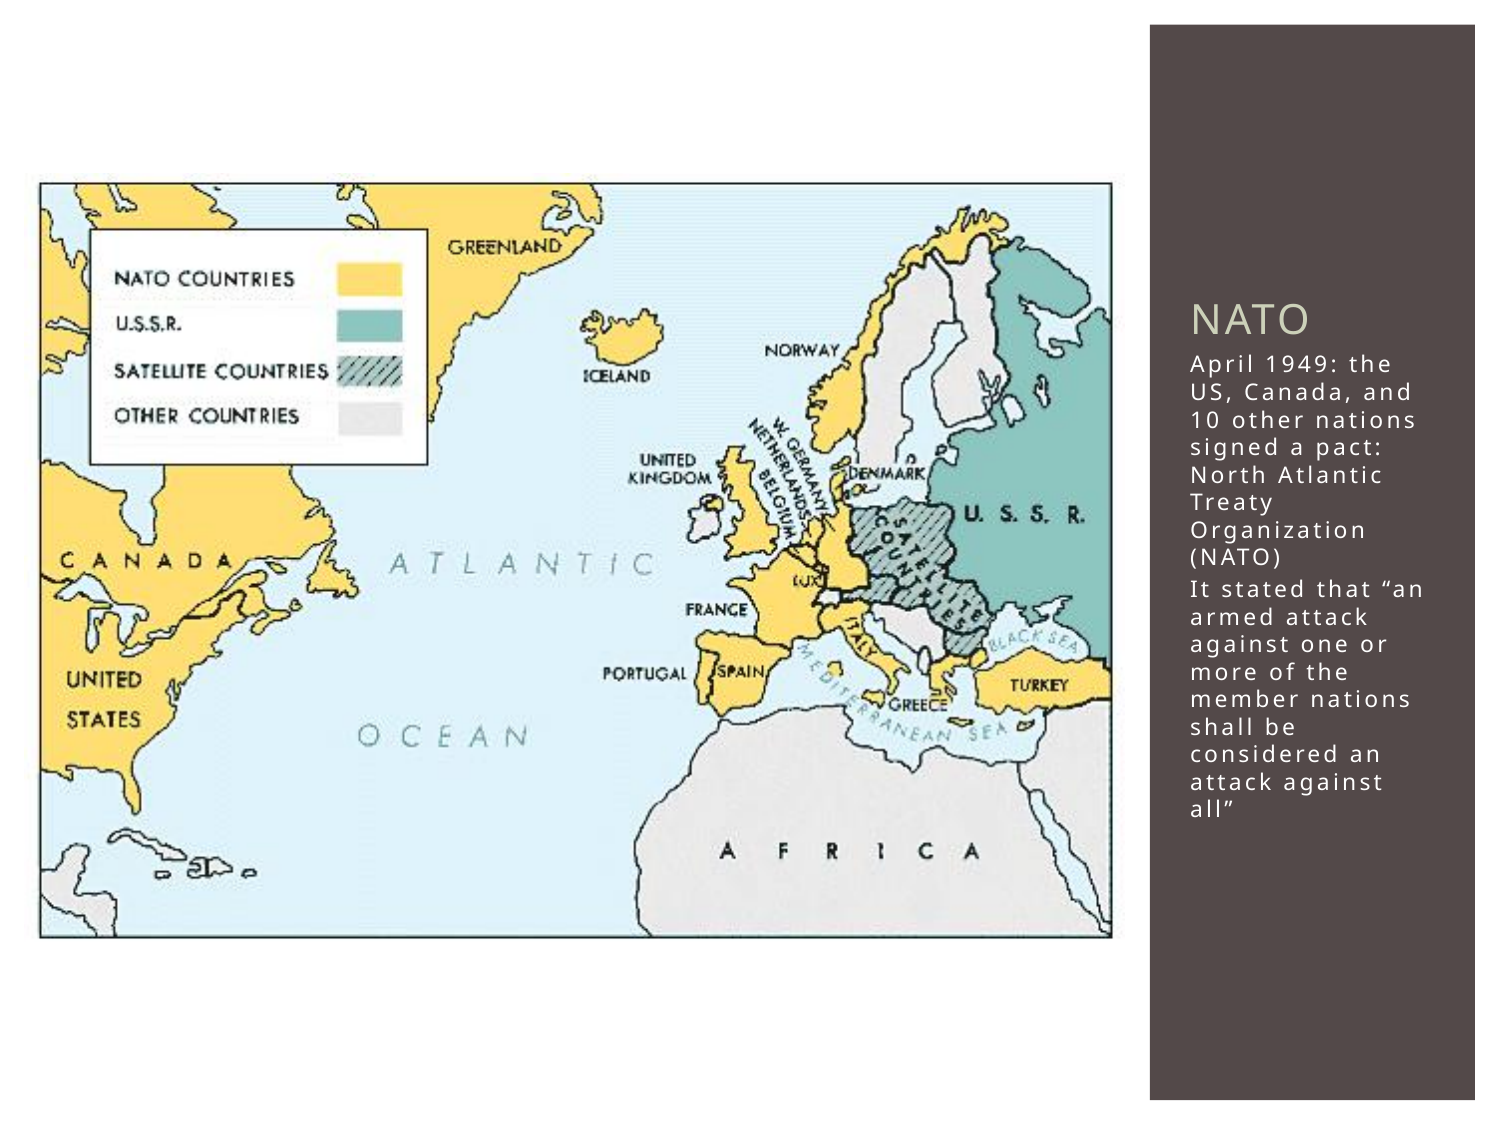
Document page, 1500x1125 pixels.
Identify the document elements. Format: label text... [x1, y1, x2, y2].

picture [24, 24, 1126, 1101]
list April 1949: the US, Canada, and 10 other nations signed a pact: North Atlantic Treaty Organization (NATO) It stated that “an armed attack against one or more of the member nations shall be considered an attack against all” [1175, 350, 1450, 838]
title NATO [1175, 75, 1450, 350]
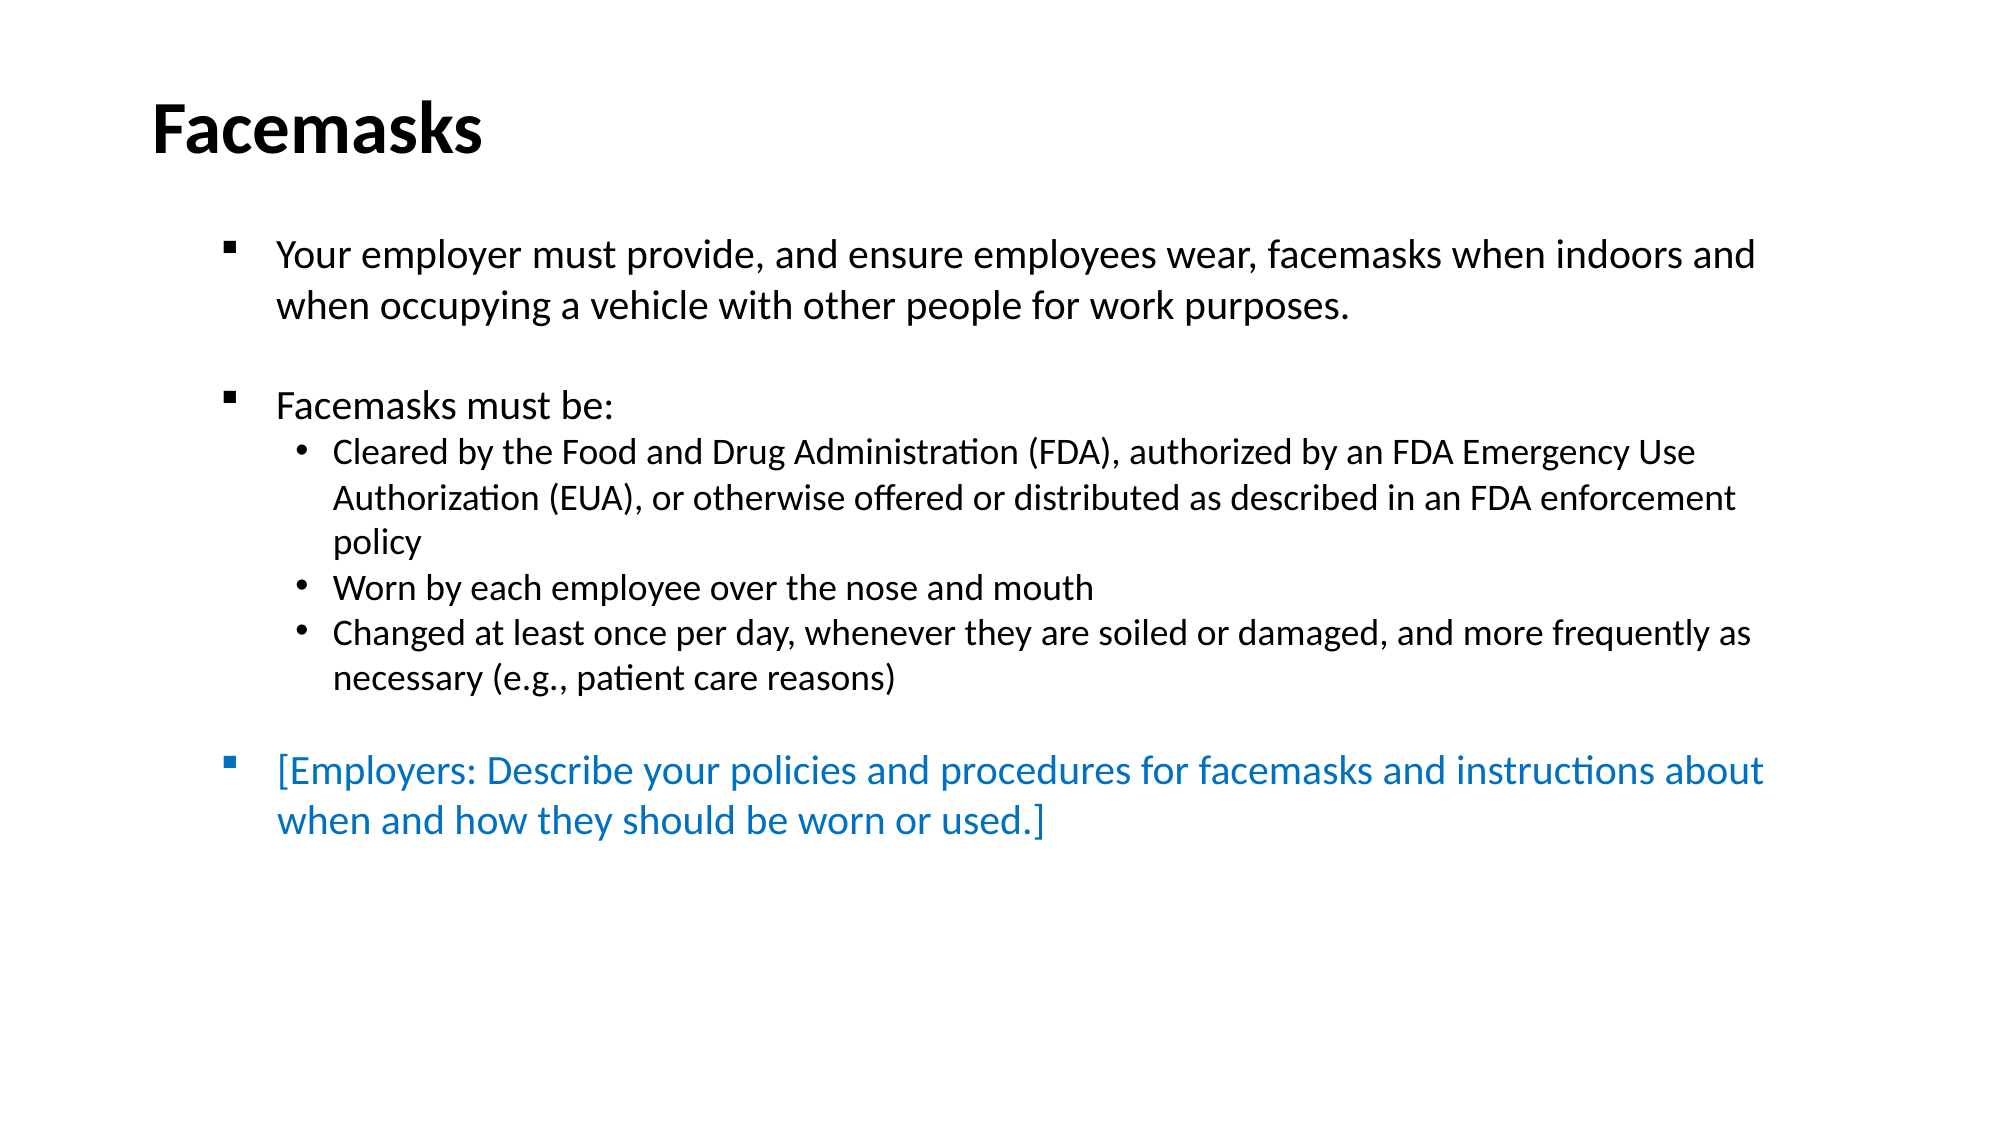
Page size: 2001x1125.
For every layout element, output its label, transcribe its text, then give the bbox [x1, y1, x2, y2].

■ Your instructions:
The records above are to be set down exactly as written, with no images.

■ Solution:
Document page, 1500x1125 pixels.
Identify the document elements. Format: label text... [x1, y1, x2, y2].

picture [24, 24, 1126, 1101]
list April 1949: the US, Canada, and 10 other nations signed a pact: North Atlantic Treaty Organization (NATO) It stated that “an armed attack against one or more of the member nations shall be considered an attack against all” [1175, 350, 1450, 838]
title NATO [1175, 75, 1450, 350]
Page size: 2001x1125.
For every layout element, output its label, transcribe its text, then give the bbox [x1, y1, x2, y2].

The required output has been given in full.